First, a system is decomposed top–down based on functional aggregation and physical coupling to establish a three-tier hierarchical architecture consisting of System, Subsystem, and Component. This architecture decomposes complex systems into independent, reusable digital twin components, reducing modeling complexity while enabling standardized integration through a unified interface specification.
Second, a component-level digital twin construction method based on a Standardized Information Set (SIS) is developed. The SIS encompasses basic attribute information, physical parameter information, structural material information, and business parameter information, and employs JSON-LD to achieve cross-platform semantic consistency, realizing a data-driven DT generation mechanism that significantly enhances component reusability.

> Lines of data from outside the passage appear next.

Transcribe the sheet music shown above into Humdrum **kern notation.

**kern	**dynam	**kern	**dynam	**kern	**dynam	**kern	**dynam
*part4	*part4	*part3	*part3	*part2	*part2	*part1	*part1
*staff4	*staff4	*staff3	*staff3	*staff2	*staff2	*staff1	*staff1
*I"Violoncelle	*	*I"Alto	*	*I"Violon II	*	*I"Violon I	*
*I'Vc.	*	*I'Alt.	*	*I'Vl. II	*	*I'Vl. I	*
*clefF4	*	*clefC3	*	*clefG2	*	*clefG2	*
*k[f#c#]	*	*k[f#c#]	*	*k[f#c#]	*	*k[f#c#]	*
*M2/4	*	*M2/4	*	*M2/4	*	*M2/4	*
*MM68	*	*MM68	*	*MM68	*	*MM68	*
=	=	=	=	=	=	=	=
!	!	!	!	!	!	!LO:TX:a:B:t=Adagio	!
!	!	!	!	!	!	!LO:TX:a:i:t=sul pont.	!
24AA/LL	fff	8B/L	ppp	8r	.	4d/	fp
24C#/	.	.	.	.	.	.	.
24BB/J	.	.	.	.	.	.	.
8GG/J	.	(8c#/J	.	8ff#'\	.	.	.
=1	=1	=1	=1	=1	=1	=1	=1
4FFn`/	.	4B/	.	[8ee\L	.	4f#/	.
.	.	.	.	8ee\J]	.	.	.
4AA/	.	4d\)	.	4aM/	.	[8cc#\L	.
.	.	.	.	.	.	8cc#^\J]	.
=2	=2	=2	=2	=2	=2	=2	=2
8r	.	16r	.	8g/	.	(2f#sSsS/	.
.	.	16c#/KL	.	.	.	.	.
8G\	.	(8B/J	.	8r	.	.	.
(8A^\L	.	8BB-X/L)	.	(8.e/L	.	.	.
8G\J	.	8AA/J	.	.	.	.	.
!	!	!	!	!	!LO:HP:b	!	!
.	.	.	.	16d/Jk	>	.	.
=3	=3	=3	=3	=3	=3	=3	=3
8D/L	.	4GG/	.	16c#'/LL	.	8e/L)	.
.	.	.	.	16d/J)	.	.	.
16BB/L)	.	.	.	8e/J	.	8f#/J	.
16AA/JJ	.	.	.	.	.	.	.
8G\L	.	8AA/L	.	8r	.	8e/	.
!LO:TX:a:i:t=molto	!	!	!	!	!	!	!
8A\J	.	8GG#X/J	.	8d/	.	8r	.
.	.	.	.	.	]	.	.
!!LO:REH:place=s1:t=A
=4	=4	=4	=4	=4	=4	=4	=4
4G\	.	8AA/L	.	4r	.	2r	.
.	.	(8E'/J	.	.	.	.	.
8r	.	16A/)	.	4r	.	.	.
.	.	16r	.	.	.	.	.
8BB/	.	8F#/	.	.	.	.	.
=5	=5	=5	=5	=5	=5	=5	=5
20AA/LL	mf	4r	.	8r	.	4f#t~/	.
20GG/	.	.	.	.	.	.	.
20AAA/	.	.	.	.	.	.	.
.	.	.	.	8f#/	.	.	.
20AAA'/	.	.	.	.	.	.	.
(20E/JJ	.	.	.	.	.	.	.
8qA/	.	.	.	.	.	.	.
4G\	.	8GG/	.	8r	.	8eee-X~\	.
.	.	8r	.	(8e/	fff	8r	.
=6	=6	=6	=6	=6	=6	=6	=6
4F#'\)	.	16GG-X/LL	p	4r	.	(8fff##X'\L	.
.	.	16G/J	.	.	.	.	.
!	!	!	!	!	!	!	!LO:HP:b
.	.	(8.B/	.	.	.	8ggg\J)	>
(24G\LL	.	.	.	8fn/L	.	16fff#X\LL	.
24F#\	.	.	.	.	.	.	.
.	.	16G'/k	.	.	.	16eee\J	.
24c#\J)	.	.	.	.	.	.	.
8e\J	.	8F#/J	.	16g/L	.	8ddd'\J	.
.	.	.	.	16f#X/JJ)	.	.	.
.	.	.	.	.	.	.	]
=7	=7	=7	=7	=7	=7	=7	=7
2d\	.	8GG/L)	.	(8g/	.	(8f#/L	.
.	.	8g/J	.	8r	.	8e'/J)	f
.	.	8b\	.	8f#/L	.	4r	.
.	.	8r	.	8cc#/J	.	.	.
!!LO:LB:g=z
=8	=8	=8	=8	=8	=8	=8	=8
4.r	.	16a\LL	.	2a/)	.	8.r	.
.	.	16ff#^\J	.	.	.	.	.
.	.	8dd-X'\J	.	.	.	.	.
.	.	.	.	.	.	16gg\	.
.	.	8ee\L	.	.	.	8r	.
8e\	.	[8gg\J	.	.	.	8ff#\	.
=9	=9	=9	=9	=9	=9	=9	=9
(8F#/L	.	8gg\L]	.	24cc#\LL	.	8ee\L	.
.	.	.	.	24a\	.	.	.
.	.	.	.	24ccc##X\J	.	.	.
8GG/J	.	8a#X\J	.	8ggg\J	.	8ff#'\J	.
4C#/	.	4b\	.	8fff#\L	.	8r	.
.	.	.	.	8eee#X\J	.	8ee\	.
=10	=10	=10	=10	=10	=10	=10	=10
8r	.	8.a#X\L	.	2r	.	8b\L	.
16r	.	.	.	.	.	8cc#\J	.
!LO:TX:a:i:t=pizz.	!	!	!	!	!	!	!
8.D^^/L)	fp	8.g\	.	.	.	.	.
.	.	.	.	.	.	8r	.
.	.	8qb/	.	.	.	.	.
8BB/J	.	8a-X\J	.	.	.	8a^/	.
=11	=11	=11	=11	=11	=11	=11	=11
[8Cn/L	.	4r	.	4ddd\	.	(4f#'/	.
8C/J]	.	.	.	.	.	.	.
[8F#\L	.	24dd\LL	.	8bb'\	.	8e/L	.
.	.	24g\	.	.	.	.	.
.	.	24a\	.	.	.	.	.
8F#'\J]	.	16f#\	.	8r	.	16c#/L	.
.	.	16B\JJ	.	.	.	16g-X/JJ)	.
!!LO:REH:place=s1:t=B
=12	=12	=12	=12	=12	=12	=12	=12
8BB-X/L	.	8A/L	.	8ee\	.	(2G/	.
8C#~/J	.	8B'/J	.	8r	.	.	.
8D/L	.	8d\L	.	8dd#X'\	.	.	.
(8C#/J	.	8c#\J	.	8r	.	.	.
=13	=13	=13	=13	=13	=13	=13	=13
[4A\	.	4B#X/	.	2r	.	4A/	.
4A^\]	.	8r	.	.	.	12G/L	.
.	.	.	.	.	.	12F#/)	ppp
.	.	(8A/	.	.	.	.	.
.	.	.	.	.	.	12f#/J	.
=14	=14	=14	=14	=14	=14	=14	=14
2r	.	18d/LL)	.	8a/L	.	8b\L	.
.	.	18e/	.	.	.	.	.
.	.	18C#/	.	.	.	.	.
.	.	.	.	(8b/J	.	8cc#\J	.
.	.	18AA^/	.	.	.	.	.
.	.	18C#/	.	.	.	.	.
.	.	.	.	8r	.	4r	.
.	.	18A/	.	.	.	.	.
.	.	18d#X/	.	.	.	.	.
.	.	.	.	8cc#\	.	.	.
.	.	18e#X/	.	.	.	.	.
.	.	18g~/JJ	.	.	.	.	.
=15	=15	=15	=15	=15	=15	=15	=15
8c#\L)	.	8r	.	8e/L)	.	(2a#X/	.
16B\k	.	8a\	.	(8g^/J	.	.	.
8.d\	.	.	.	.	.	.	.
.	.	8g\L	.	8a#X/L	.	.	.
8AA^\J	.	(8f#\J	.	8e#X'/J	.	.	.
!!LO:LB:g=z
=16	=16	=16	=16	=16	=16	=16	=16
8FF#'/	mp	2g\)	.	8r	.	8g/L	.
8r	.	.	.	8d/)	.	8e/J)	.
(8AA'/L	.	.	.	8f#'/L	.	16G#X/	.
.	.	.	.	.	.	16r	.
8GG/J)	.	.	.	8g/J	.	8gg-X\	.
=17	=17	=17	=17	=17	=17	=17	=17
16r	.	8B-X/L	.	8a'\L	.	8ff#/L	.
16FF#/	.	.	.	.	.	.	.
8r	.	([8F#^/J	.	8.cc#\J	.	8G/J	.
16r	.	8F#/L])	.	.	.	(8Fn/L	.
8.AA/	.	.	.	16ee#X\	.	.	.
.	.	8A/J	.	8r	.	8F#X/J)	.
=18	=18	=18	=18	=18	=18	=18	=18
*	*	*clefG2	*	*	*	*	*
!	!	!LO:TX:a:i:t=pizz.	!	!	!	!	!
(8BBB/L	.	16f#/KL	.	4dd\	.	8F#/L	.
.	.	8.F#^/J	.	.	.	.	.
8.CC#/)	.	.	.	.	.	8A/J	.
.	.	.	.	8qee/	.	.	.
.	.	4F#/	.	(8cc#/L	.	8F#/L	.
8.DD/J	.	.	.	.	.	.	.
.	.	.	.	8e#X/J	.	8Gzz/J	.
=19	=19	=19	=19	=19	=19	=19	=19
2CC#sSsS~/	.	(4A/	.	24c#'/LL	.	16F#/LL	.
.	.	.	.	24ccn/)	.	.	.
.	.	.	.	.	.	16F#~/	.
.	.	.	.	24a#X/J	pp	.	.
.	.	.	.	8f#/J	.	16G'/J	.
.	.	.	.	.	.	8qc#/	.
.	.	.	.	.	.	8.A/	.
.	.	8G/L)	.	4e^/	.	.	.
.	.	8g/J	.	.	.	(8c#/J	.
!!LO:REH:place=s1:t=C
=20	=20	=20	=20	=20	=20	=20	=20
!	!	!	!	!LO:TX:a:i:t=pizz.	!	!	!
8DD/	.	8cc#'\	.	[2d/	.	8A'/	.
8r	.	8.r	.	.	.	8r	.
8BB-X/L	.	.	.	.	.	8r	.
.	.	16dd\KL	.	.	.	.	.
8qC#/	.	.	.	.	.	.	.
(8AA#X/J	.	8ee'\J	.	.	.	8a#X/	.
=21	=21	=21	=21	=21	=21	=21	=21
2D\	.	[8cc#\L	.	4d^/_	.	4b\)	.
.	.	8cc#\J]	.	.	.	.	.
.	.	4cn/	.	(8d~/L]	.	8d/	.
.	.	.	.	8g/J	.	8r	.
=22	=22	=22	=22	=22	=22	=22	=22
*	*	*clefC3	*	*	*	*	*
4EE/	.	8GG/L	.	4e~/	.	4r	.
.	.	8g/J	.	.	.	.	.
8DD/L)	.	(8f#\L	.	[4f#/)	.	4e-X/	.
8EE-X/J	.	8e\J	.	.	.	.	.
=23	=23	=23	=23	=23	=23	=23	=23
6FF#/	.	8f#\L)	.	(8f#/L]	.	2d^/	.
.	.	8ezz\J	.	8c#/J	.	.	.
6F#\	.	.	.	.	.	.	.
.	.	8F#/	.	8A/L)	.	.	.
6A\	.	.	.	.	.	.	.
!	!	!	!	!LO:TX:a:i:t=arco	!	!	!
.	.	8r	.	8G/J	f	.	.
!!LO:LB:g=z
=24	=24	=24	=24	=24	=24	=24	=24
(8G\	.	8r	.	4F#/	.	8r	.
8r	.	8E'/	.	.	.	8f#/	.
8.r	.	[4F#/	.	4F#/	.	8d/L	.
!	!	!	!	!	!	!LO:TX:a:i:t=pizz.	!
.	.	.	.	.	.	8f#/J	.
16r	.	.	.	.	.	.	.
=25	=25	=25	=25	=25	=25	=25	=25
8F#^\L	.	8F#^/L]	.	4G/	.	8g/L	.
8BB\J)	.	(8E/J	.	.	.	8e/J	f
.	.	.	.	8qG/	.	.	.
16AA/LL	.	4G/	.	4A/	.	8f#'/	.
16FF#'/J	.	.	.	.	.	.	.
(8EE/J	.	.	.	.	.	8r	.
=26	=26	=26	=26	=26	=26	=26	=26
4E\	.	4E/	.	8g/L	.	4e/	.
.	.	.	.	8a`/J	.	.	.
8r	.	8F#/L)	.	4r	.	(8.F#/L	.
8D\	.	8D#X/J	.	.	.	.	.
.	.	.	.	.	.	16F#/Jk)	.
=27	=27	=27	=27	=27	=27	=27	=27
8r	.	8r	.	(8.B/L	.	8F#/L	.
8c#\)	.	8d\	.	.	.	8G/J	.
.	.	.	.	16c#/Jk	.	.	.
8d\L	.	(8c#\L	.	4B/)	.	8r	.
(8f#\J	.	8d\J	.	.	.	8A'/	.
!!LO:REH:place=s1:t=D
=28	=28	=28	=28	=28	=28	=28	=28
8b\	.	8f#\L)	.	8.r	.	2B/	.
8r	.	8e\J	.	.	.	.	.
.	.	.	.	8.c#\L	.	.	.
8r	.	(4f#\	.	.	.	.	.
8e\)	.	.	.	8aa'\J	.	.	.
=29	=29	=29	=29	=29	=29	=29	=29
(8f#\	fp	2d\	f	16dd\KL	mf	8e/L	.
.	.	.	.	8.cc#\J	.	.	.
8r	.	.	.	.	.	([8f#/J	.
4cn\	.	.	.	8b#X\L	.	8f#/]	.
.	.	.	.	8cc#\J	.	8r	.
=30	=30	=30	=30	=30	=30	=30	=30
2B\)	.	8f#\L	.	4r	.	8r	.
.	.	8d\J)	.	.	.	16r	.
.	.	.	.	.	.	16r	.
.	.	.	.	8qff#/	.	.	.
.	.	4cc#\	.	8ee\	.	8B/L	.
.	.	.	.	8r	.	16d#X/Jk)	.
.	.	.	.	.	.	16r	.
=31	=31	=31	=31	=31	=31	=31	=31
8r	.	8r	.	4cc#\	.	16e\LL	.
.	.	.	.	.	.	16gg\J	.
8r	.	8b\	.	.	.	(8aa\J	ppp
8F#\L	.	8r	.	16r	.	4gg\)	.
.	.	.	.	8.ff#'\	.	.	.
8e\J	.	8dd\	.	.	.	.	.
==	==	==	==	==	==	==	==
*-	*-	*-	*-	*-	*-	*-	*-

Finally, a topological integration mechanism based on an adjacency matrix is proposed for the bottom–up assembly of system-level digital twins. Experimental results show that when the number of components exceeds 300, the topological connection generation speed is 44.69% faster than direct information set traversal; for systems with more than 47 components, the average CPU utilization and memory consumption are reduced by 28.9% and 11.3%, respectively. The water purification system case further validates that this method enables accurate and standardized system-level digital twin assembly, shortening the modeling cycle.
Theoretically, this study enriches digital twin modeling theory and provides a new paradigm for multi-source heterogeneous data fusion. Practically, it offers a cost-effective and scalable approach for digital twin and model construction in industrial systems.